Из-под этих волос на Тёму сверкнула пара косых черных глаз и снова куда-то скрылась.
Несколько человек бесцеремонно подошли к соседним скамьям и смотрели на конфузившегося, не знавшего куда девать свои руки и ноги Тёму. Из чих особенно впился в Тёму белобрысый некрасивый гимназист Корнев, с заплывшими небольшими глазами, как-то в упор, пренебрежительно и недружелюбно осматривая его. Вахнов, облокотившись локтем о скамейку, подперев щеку рукой, тоже осматривал Тёму сбоку с каким-то бессмысленным любопытством.

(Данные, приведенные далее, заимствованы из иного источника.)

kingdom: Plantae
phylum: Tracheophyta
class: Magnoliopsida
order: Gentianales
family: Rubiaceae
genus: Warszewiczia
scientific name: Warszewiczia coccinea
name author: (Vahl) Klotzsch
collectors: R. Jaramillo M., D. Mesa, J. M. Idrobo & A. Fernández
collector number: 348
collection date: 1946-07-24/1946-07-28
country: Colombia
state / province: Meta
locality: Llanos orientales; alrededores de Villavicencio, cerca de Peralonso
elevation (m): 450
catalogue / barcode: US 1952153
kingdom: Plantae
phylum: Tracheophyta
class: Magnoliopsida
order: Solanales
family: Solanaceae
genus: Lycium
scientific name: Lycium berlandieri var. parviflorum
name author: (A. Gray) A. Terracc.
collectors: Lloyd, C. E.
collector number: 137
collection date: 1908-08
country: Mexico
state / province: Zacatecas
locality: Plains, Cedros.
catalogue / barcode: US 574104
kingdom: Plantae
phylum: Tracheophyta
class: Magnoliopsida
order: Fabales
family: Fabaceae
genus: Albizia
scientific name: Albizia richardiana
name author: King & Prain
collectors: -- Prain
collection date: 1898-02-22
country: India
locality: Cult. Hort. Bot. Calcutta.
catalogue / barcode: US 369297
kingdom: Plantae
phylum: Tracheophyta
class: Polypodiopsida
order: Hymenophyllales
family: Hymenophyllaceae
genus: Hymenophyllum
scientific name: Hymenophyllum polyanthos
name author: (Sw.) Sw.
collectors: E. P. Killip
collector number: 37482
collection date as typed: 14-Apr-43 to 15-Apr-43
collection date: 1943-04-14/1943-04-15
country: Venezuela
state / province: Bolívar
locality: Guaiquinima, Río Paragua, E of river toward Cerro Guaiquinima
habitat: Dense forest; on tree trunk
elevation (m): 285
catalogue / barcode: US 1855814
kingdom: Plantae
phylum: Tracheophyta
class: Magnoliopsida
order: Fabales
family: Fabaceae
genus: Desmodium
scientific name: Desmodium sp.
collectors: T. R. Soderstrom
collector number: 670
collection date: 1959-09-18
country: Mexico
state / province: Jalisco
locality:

- Как твоя фамилия? - спросил он наконец у Тёмы.
- Карташев.
- Как? Рубль нашел? - переспросил Вахнов.
- Очень остроумно! - едко проговорил белобрысый гимназист и, пренебрежительно отвернувшись, пошел на свое место.
- Это - сволочь! - шепнул Вахнов на ухо Тёме.
- Ябеда? - спросил тоже на ухо Тёма.
Вахнов кивнул головой.
- Его били под шинелями? - спросил опять Тёма.
- Нет еще, тебя дожидались, - как-то загадочно проговорил Вахнов.
Тёма посмотрел на Вахнова.
Вахнов молча, сосредоточенно поднял вверх палец.
Вошел учитель географии, желтый, расстроенный. Он как-то устало, небрежно сел и раздраженно начал перекличку. Он то и дело харкал и плевался во все стороны. Когда дошло до фамилии Карташева, Тёма, по примеру других, сказал:
- Есть.
Учитель остановился, подумал и спросил:
- Где?
- Встань! - толкнул его Вахнов. Тёма встал.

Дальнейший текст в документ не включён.